- 提供文章 -
§ §
大學生的“內卷”是競爭還是內耗?如何不被“卷”?

最近,“內卷”這個詞火了。

“內卷”的本意,是指人類社會在一個發展階段達到某種確定的形式後,停滯不前或無法轉化爲另一種高級模式現象。然而,最近這個詞在學生中廣爲流傳、屢次出圈,引起了一波又一波網絡討論。

隨着高校進入嚴字當頭時代大學生“划水”也能畢業的日子一去不復返了。不少大學生表示,“內卷”的熱度,不僅是大學生的一種自我調侃,也是大學生面對學業以及自我發展的衆多壓力真實寫照。如何破解“內卷”,也是每一個大學生需要完成的人生課題

大學裡的“內卷”有多少種操作?

說起“內卷”,最早的“出處”是幾張名校學霸的圖片。

大學生們刷爆朋友圈的幾張“內卷”圖片是這樣的:有的人騎在自行車上看書,有的人宿舍牀上鋪滿了一摞摞的書,有的人甚至邊騎車邊端着電腦論文。這些圖片最早在清華北大的學霸之間流傳。之後,“邊騎車邊看電腦”的“清華卷王”等熱門詞語登上熱搜,相關的表情包也出現在了不少大學生的社交軟件中。

中青報中青網記者通過採訪多位大學生和高校教師發現,大學生之間的“內卷”是一個普遍現象

施科宇中國人民大學的大四學生,她用一個實例來說明“內卷”。“比如說,任課老師對某篇論文作業字數要求是5000字左右即可,但是不少人爲了獲得更好的成績,都選擇寫到8000到10000字,甚至更多。到最後,幾乎每個人的作業都大大超出了老師的要求,而能夠獲得滿績的學生比例是固定不變的。”

“這也就意味着,就論文作業來說,字數遠超要求和剛好達標的結果是類似的,因爲大家普遍付出了更多的努力,而每個人最終得到的收益卻沒有顯著增加。”施科宇說。

來自北京大學理科專業楊凱(化名)表示,“內卷”在學習成績好的學生中非常普遍。

“最早,可能我學了一個小時,我的同學學了一個半小時,後來他比我多考一分。現在,我的同學學了5個半小時,我沒有辦法,學了5個小時,最後他還是比我多考一分。從結果上來看,什麼都沒變,但是我們都被捲入了這樣的生活。”楊凱說。

王陽(化名)是北京一所985高校的學生,回想起大一暑假的一次作業,王陽仍舊很感慨:“那是我本科4年除了準備畢業設計之外最忙的一週。”

當時王陽的作業是用所學知識做一份電子日曆。作業評分標準是:學生提交的日曆功能越多,相應地給分也會越高,而且獲得最高分的作品將被評爲滿分。在這種情況下,爲了取得更好的成績,同學們儘可能使自己的作品接近最高分。這也就意味着,只要作品還有修繕的餘地,他們就會不斷爲自己的電子日曆添置新功能。
§ §
- 任務說明 -
A - 根據文章回答下列問題:
(i) 那幾張“內卷”圖片最早在哪些人之間流傳?
(ii) 施科宇舉的例子中,任課老師要求論文作業寫多少字?
(iii) 王陽大一暑假的那次作業要做什麼?
B - 按照文章的說法,王陽的同學為什麼會不斷給自己的電子日曆添置新功能?
C - 請把文章中從“施科宇中國人民大學的大四學生”起,一直到“爲自己的電子日曆添置新功能。”為止的全部文字一字不改地抄寫下來。

- 記錄資料 -
§ §
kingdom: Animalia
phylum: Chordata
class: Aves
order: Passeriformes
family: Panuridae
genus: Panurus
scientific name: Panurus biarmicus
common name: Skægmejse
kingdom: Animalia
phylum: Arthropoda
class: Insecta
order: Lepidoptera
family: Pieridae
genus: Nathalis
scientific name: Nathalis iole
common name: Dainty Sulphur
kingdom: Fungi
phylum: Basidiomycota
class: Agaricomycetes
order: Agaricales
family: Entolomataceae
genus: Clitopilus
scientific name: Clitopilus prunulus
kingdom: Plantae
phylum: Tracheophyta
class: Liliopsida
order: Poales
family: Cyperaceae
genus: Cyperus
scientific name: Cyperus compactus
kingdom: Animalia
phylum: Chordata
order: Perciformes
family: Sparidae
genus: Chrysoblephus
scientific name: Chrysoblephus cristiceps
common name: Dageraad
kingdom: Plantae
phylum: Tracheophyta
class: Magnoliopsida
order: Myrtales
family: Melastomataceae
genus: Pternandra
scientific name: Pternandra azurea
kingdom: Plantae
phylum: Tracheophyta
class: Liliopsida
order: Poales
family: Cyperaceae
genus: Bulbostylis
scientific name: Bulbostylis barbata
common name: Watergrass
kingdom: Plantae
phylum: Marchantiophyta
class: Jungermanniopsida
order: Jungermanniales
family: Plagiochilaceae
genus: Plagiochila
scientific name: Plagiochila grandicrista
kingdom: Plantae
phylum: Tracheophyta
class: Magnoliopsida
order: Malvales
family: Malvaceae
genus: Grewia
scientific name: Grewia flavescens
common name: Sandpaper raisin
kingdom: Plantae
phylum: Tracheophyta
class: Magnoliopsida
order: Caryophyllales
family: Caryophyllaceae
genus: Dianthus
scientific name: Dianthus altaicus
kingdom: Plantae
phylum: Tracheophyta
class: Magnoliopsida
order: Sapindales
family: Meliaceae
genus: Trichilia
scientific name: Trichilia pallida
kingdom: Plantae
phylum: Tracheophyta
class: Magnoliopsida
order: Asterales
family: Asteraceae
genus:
§ §
- 各題答案 -
A -
(i) 清華北大的學霸之間。
(ii) 5000字左右。
(iii) 用所學知識做一份電子日曆。

B - 評分標準規定,提交的日曆功能越多,得分越高,而且最高分的作品會被評為滿分。為了取得更好的成績,同學們盡量讓作品接近最高分,所以只要作品還有修繕的餘地,就會一直添加新功能。

C -
施科宇中國人民大學的大四學生,她用一個實例來說明“內卷”。“比如說,任課老師對某篇論文作業字數要求是5000字左右即可,但是不少人爲了獲得更好的成績,都選擇寫到8000到10000字,甚至更多。到最後,幾乎每個人的作業都大大超出了老師的要求,而能夠獲得滿績的學生比例是固定不變的。”

“這也就意味着,就論文作業來說,字數遠超要求和剛好達標的結果是類似的,因爲大家普遍付出了更多的努力,而每個人最終得到的收益卻沒有顯著增加。”施科宇說。

來自北京大學理科專業楊凱(化名)表示,“內卷”在學習成績好的學生中非常普遍。

“最早,可能我學了一個小時,我的同學學了一個半小時,後來他比我多考一分。現在,我的同學學了5個半小時,我沒有辦法,學了5個小時,最後他還是比我多考一分。從結果上來看,什麼都沒變,但是我們都被捲入了這樣的生活。”楊凱說。

王陽(化名)是北京一所985高校的學生,回想起大一暑假的一次作業,王陽仍舊很感慨:“那是我本科4年除了準備畢業設計之外最忙的一週。”

當時王陽的作業是用所學知識做一份電子日曆。作業評分標準是:學生提交的日曆功能越多,相應地給分也會越高,而且獲得最高分的作品將被評爲滿分。在這種情況下,爲了取得更好的成績,同學們儘可能使自己的作品接近最高分。這也就意味着,只要作品還有修繕的餘地,他們就會不斷爲自己的電子日曆添置新功能。